The paper, written by Clea A. McNeely, Brian K. Barber, Rita Giacaman, Robert F. Belli, and Mahmoud Daher, was published in the American Journal of Public Health, and used the event history calendar methods to collect annual data from 1987 to 2011 from a representative sample of 1778 Palestinians aged 32 to 43 years.
Two-thirds of the participants, the researchers report, were subjected to a form of travel restrictions, and 38% reported being barred from travel for medical reasons. Those who were subjected to travel restrictions reported worse self-rated health and greater limits on daily functioning caused by physical health. The researchers conclude that being barred from travel for medical care is associated with poor health for as long as 25 years later
Majdi Mafarja, Ibrahim Aljarah, Ali Asghar Heidari, Abdelaziz I. Hammouri, Hossam Faris, Ala’ M. Al-Zoubi, and Seyedali Mirjalili explored how to employ Grasshopper Optimization Algorithm (GOA) to design a wrapper-based feature selection method in “Evolutionary Population Dynamics and Grasshopper Optimization approaches for feature selection problems.”
The study, which was published in Knowledge-Based Systems, proposes an efficient optimizer based on the simultaneous use of the GOA, selection operators, and Evolutionary Population Dynamics, in the form of four different strategies deployed to mitigate the immature convergence and stagnation drawbacks of the conventional GOA.

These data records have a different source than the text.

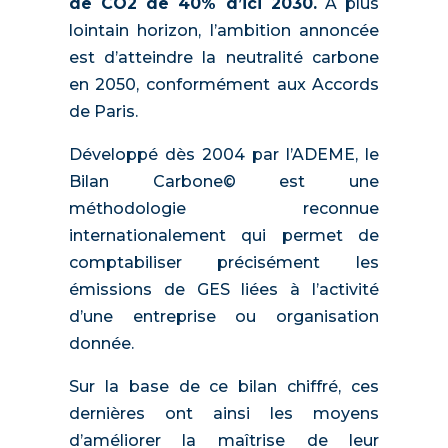
de CO2 de 40% d’ici 2030.
À plus
lointain horizon, l’ambition annoncée
est d’atteindre la neutralité carbone
en 2050, conformément aux Accords
de Paris.
Développé dès 2004 par l’ADEME, le
Bilan Carbone© est une
méthodologie reconnue
internationalement qui permet de
comptabiliser précisément les
émissions de GES liées à l’activité
d’une entreprise ou organisation
donnée.
Sur la base de ce bilan chiffré, ces
dernières ont ainsi les moyens
d’améliorer la maîtrise de leur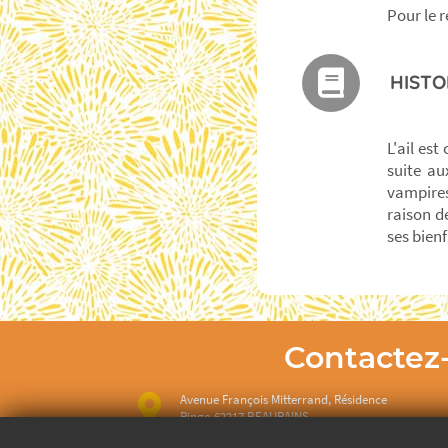
Pour le 
HISTO
L'ail es
suite au
vampires
raison d
ses bienf
Contactez
Avenue François Mitterrand, Résidence
Ringo 62217 BEAURAINS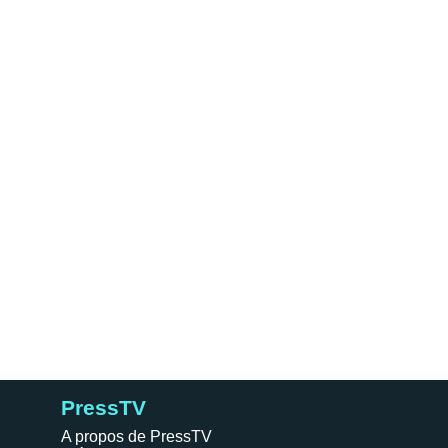
PressTV
A propos de PressTV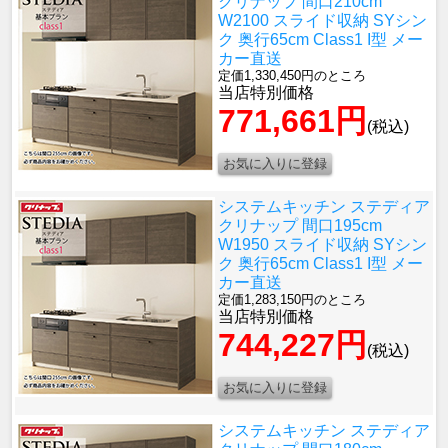
クリナップ 間口210cm
W2100 スライド収納 SYシン
ク 奥行65cm Class1 I型 メー
カー直送
定価1,330,450円のところ
当店特別価格
771,661円
(税込)
システムキッチン ステディア
クリナップ 間口195cm
W1950 スライド収納 SYシン
ク 奥行65cm Class1 I型 メー
カー直送
定価1,283,150円のところ
当店特別価格
744,227円
(税込)
システムキッチン ステディア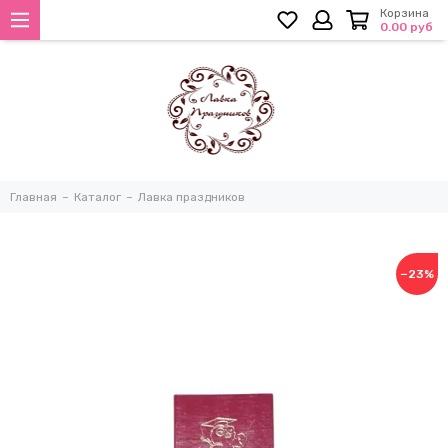
Корзина
0.00 руб
Главная
Каталог
Лавка праздников
−23%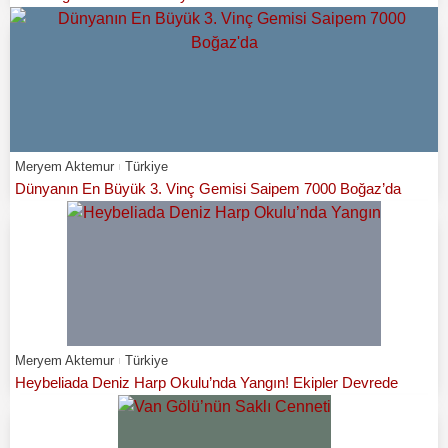
Meryem Aktemur
Türkiye
Dünyanın En Büyük 3. Vinç Gemisi Saipem 7000 Boğaz’da
Meryem Aktemur
Türkiye
Heybeliada Deniz Harp Okulu’nda Yangın! Ekipler Devrede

In the first two approaches that the researchers proposed, one of the top three agents and a randomly generated one were selected to reposition a solution from the worst half of the population. In the third and fourth approaches, Roulette Wheel Selection (RWS) and Tournament Selection (TS) were utilized to select the guiding agent from the first half to give a chance to the low fitness solutions.
Dirar Homouz, Kwee Hong Joyce-Tand, Mohd Shahir Shamsir, Ibrahim M. Moustafa, and Haitham Idriss investigated the potential phosphorylation-induced structural changes for DNA polymerase β using molecular dynamics in their paper “Molecular dynamics simulations suggest changes in electrostatic interactions as a potential mechanism through which serine phosphorylation inhibits DNA polymerase β’s activity.”
The paper, which was published in the Journal of Molecular Graphics and Modelling, explores simulations which show drastic conformational changes of the polymerase structure as a result of S44 phosphorylation. The researchers argue that Phosphorylation-induced conformational changes transform the closed (active) enzyme structure into an open one, and the researchers conclude that the phosphorylation of S44 is likely the major contributor to structural fluctuations that lead to loss of enzymatic activity.